We sit for over an hour at the siding at Bahuichivo apparently waiting for an opposing train, but what eventually appears is a speeder that pulls up alongside our locomotive and, after a lengthy chat between the crews, pulls back out in front of us and leads us up the mountain. During a relatively dry spell, we meet the train that carries Recreational Vehicles on flat cars, on a siding that appears to cover the entire distance between the Sehueravo bridge and the La Mora bridge. Then exiting a tunnel, we stop for what appears to be no reason at all.

When we start away again, the mechanic/conductor/trainmaster (José) comes to Peter and gives him the sign for “we’ve got a serious problem” (two fingers alongside his nose). It transpires that the airline beneath the Chili Verde, at the Tucson end, has become detached and broken away from the air hose connecting the Tucson to the Chili Verde. We have been able to resume our journey only because José has cut out the brakes on Chili Verde and Divisadero. Peter instantly realizes that, in the event that the cars should become uncoupled, these last two cars on the train would roll away down the mountain until they either derailed or hit something (such as the 1st class passenger train that had followed the RV train through that passing siding while we waited—there are operational passenger trains between Chihuahua and Los Mochis, south of Sufragio, on the Chepe line. Pete and the other guides tell everyone to get their overnight bags from those cars, and then vacate those cars for the remainder of today’s trip.

At the division point of San Rafael, there are Ferromex facilities that can be used for making repairs to the car. So, leaving the rear car on the main line (even while a southbound freight passes by on the platform line), our train switches the problem car into the spur with the mechanical shop on it. Then, it transpires that there are no tools in the shop, so Peter needs the tools in the Ing. Ballesteros to effect the repairs. This means that we all have to move into the observation car, Arizona, which is immediately behind the locomotive, for the remaining few miles to our destination for today, at Divisadero. This is cozy, to say the least. Bobj opens the door at the round end of the observation (that is currently leading) to ventilate the car, since it has no power in this train configuration. (There are generators only under the two compartment cars, both of which we have now left behind. After waiting for the southbound 2nd class passenger (‘chicken train”) to pass by on the platform line, the rump of the train then heads north.

The remaining 14 km to Divisadero twists back and forth along the edge of the canyon, albeit not in view of the depths off to the east. After two complete traversals of curves from north through east to south then east and north again, the line heading north reaches Posada Barrancas (km 624), where there is a spur on the west side of the line, a road crossing, and then a station platform on the west side of the line, and then passes through a tunnel to Divisadero (km 624, alt. 7,500 ft.), where the platform is on the east side of the track, with many vendors’ stalls lining the short walkway to the canyon edge—the major overlook along the ChePe line. Once the passengers have left the shortened train, it returns to San Rafael to join the remainder of the cars. (The locomotive and its crew would have returned to San Rafael for the night, anyway, as it will do in the other direction later on.).

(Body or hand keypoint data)

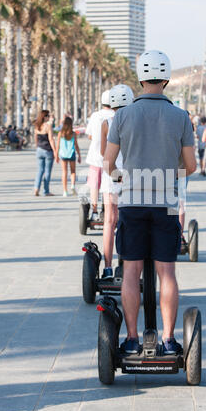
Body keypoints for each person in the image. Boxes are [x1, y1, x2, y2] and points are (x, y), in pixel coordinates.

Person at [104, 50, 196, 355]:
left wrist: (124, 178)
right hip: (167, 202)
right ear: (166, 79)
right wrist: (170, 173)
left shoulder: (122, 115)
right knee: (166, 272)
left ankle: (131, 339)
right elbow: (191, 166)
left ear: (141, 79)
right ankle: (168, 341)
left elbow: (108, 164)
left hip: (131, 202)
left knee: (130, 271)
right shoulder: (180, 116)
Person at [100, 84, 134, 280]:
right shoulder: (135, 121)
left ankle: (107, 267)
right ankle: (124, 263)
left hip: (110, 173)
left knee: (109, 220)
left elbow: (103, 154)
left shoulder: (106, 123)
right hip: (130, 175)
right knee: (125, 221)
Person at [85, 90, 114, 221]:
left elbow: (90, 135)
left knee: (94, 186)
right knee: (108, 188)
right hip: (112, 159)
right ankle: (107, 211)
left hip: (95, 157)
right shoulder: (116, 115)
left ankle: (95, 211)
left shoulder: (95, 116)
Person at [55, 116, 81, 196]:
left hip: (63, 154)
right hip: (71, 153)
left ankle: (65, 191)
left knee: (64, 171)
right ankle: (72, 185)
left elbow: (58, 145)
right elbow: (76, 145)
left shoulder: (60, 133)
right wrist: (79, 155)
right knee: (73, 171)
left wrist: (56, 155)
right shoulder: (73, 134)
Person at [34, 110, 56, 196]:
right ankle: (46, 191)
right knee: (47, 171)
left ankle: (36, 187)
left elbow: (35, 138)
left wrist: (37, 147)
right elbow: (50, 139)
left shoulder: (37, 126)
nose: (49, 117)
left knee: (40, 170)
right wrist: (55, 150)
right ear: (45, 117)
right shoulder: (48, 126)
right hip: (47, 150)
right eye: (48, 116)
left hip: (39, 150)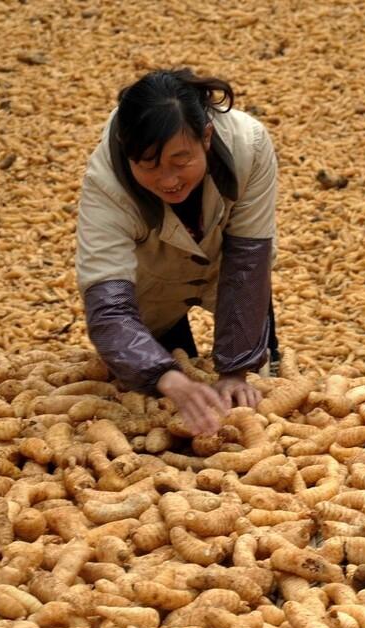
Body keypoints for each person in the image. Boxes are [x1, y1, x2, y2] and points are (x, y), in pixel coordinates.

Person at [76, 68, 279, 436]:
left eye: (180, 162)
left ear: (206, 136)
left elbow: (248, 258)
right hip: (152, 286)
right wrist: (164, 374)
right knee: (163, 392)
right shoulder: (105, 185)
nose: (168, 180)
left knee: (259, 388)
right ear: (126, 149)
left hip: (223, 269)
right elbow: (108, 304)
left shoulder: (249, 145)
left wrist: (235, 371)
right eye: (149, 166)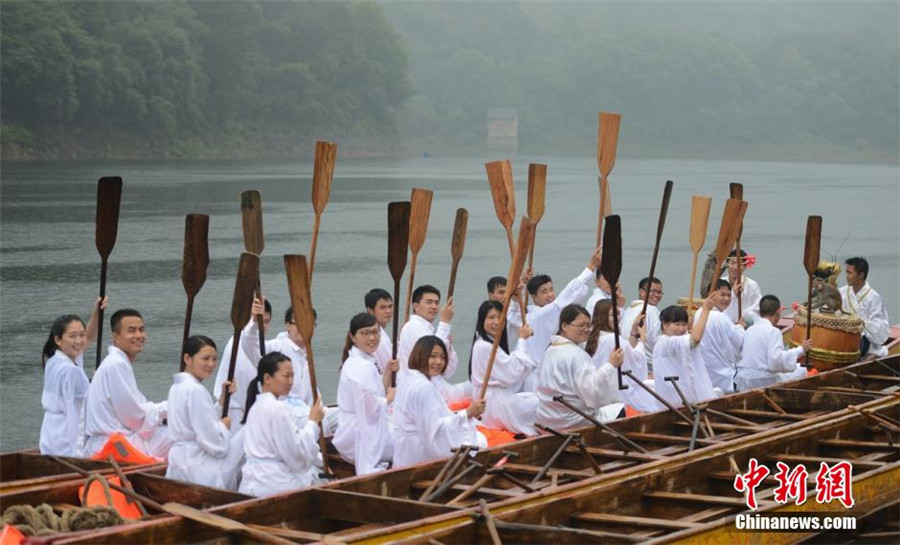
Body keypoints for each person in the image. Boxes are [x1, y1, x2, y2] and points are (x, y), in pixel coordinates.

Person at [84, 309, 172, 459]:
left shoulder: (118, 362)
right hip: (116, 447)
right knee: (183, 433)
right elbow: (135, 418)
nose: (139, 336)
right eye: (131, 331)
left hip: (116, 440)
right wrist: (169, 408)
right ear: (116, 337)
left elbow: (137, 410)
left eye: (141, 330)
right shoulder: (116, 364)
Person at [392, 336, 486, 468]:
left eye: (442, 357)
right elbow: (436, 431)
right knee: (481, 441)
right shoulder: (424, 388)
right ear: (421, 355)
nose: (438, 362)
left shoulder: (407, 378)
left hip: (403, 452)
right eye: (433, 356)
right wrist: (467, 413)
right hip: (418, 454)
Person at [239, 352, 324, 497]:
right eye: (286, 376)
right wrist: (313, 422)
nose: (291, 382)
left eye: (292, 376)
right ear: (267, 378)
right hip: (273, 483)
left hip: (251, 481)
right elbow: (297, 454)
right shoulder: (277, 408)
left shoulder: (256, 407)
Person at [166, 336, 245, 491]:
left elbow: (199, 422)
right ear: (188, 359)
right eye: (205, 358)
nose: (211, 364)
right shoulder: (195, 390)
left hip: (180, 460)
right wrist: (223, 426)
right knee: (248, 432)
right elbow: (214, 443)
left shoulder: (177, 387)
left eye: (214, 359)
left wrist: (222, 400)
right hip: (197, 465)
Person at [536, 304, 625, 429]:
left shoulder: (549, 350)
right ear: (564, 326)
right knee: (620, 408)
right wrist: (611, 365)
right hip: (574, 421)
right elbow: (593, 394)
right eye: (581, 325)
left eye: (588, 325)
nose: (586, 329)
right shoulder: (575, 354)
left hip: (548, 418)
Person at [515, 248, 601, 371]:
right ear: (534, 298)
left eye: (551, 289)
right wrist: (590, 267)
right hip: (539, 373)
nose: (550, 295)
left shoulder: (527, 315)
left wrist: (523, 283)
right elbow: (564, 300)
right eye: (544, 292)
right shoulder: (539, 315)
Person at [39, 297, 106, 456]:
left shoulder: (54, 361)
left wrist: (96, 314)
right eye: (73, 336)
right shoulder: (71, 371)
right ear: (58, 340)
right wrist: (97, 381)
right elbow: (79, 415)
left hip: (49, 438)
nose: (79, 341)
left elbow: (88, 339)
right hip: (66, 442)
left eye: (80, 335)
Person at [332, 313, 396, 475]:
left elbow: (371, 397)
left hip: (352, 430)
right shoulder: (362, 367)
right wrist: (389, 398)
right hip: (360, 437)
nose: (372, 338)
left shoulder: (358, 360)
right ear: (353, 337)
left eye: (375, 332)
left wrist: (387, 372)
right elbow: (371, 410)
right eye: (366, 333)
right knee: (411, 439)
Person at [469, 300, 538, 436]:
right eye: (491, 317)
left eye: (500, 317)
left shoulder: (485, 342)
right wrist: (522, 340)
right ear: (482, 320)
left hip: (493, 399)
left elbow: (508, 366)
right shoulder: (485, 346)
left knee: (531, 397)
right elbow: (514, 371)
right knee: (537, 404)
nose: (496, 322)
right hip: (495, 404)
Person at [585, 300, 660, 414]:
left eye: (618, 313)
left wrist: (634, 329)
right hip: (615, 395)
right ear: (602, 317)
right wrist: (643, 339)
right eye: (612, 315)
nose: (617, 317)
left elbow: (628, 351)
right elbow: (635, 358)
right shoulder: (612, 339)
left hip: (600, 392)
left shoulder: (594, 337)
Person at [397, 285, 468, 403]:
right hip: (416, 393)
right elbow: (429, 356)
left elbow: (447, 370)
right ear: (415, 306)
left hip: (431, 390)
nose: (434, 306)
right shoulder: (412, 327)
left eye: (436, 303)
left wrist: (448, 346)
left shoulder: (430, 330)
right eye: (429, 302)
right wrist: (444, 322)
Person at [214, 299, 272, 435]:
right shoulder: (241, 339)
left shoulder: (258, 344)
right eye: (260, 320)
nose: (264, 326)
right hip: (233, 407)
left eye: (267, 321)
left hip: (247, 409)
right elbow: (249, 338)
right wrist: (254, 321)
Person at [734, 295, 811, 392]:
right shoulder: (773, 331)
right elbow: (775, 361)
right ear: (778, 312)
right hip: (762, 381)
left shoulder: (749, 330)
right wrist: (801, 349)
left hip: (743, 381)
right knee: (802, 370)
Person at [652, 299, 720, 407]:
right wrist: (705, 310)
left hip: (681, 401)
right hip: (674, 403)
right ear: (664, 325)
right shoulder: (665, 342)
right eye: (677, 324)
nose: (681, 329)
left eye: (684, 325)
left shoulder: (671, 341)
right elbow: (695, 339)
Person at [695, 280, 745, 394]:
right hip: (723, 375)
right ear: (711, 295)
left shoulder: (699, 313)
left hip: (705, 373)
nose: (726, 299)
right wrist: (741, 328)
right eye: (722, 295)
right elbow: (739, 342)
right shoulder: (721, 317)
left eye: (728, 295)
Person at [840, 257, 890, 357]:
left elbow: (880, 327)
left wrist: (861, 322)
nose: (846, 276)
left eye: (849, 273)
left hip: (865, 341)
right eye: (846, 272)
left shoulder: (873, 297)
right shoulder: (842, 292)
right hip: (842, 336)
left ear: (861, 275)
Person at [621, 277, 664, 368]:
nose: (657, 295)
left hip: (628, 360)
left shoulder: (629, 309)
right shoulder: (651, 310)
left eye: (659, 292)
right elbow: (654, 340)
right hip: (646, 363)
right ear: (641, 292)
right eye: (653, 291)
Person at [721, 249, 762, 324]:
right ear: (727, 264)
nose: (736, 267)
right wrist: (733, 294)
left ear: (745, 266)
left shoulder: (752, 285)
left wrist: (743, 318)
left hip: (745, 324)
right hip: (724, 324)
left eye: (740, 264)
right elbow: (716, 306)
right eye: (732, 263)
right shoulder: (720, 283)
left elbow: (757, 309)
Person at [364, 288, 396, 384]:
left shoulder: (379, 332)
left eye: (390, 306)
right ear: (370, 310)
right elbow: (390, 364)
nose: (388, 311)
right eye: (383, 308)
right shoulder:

■ Aim of the task:
Indicate whether each statement agrees with the railway account, answering yes or no and quoting the deciding words: (a) The observation car Arizona had power from a generator of its own. (b) The mechanical shop at San Rafael had no tools. (c) At Divisadero, the platform is on the west side of the track. Rely solely on the railway account when responding.

■ Written solution:
(a) No: "There are generators only under the two compartment cars"
(b) Yes: "there are no tools in the shop"
(c) No: "where the platform is on the east side of the track"